Our experience with the percutaneous approach to AAA therapy has been extremely positive. The hospital staff was friendly, accommodating, and competent. The facility was immaculate and the discharge smooth as silk. On our OR day, the waits were minimal, although the arteriogram a week earlier got off to a late start due to the patient's procedure ahead of us requiring an extra few hours. We never uttered a word of complaint, because we were often informed of how close we were getting to our procedure time, and I completely understood, being in the profession. We took lemons and made lemonade, enjoying the opportunity to just visit and talk, a rarity for a busy family. Dr Bergamini was great throughout the entire scenario, just as he was when he was my resident in surgery almost 24 years ago. I still shudder to think of how complicated this AAA repair would have been if we had gone the "old route" with an open procedure.
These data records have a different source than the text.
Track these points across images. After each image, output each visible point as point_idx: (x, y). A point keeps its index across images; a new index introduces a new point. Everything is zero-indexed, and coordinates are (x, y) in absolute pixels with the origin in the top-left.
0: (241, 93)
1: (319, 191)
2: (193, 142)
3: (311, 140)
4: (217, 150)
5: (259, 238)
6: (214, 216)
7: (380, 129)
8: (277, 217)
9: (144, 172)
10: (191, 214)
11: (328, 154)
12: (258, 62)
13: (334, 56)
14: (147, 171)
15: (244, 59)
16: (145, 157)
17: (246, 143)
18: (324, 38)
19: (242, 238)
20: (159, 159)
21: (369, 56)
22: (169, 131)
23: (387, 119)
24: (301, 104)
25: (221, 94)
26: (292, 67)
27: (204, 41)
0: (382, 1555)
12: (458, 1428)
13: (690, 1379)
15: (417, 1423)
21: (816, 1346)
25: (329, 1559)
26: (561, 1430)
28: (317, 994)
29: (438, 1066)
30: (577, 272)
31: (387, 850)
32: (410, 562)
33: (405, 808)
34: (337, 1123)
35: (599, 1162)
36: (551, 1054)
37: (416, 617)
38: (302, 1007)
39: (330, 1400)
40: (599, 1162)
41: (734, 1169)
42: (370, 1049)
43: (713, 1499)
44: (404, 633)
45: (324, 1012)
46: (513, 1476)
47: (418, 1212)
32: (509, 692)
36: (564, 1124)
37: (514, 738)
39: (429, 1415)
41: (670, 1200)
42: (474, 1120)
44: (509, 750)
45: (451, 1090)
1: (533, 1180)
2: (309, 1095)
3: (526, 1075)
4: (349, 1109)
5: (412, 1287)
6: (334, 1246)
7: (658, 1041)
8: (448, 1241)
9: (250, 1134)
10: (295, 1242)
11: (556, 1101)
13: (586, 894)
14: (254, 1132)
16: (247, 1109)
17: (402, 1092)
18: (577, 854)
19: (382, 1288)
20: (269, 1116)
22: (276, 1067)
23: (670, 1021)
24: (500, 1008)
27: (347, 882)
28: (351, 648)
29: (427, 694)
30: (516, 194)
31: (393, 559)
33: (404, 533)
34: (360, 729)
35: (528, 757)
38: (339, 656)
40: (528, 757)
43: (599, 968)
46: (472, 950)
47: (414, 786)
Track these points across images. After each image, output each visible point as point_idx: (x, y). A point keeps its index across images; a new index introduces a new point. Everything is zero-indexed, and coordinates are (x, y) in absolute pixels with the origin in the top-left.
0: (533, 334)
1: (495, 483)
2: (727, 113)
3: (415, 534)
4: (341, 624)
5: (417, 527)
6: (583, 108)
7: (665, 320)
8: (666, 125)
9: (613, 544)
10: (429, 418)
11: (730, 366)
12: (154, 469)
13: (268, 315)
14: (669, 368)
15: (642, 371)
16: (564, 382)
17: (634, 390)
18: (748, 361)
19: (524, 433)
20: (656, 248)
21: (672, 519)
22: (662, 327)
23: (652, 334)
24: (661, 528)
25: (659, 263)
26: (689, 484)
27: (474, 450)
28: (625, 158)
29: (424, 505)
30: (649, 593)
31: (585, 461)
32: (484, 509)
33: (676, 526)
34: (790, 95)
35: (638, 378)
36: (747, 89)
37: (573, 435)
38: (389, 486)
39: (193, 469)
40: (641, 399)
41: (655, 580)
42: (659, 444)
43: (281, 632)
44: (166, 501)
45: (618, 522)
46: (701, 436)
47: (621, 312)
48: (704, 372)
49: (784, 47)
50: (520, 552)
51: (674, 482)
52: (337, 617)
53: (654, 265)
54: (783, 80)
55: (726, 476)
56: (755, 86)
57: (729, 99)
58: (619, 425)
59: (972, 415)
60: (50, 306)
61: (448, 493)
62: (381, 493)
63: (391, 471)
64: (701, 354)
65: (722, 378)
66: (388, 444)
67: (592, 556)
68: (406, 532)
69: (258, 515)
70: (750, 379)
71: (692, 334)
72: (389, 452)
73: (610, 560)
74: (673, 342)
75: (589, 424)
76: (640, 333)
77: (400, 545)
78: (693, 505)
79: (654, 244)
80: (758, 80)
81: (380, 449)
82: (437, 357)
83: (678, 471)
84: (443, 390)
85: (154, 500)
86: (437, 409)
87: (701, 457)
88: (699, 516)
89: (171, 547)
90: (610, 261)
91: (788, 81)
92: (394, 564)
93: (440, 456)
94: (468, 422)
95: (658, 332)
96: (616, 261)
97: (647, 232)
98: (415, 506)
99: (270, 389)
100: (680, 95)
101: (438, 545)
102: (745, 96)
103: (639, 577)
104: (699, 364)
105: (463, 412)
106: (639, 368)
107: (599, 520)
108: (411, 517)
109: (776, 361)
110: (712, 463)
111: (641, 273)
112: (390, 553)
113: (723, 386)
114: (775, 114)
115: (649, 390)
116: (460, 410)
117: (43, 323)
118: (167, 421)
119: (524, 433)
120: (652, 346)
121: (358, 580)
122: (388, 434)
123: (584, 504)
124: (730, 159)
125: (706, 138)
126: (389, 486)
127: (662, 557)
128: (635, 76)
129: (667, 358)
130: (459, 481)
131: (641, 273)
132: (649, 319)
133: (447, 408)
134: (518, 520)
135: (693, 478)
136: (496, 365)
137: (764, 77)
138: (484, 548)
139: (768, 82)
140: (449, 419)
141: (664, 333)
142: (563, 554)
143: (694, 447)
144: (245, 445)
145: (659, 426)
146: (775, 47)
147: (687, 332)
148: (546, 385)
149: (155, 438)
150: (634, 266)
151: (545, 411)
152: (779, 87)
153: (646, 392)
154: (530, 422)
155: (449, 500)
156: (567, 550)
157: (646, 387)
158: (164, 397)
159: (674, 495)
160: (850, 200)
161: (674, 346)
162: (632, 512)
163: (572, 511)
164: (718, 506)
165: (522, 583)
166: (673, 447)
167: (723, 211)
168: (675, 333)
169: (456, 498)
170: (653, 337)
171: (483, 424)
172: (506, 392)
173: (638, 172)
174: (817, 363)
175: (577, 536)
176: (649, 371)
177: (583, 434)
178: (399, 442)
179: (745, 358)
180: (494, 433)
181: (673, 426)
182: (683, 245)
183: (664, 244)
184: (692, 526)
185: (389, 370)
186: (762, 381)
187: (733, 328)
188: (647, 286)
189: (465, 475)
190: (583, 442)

The discovery of my father's aneurysm, like those of so many others, was a complete and total accident. According to Medicare.gov, any male with a family history of aneurysm age 60 to 80 who has smoked at least 100 cigarettes in his lifetime is eligible for screening, but we discovered my father's aneurysm before this cost-effective program was approved. Every eligible patient should take advantage of that one-time screening opportunity. In our cardiology practice, we screen everyone's aorta during cardiac echo and thus this accidental discovery around eight years ago led to a CT that gave my father an opportunity to avoid the 90% mortality rate that accompanies acute rupture. Serial follow-ups ensued, though there was a "too-long" three-year gap in testing due to his reluctance to deal with doctors, medical testing, and procedures. Nonetheless, he has survived the several-year-long "triple-A" journey. "A danger foreseen is half avoided," but due to the option of a percutaneous approach for abdominal aortic aneurysm repair, this particular danger for my father has hopefully been avoided altogether.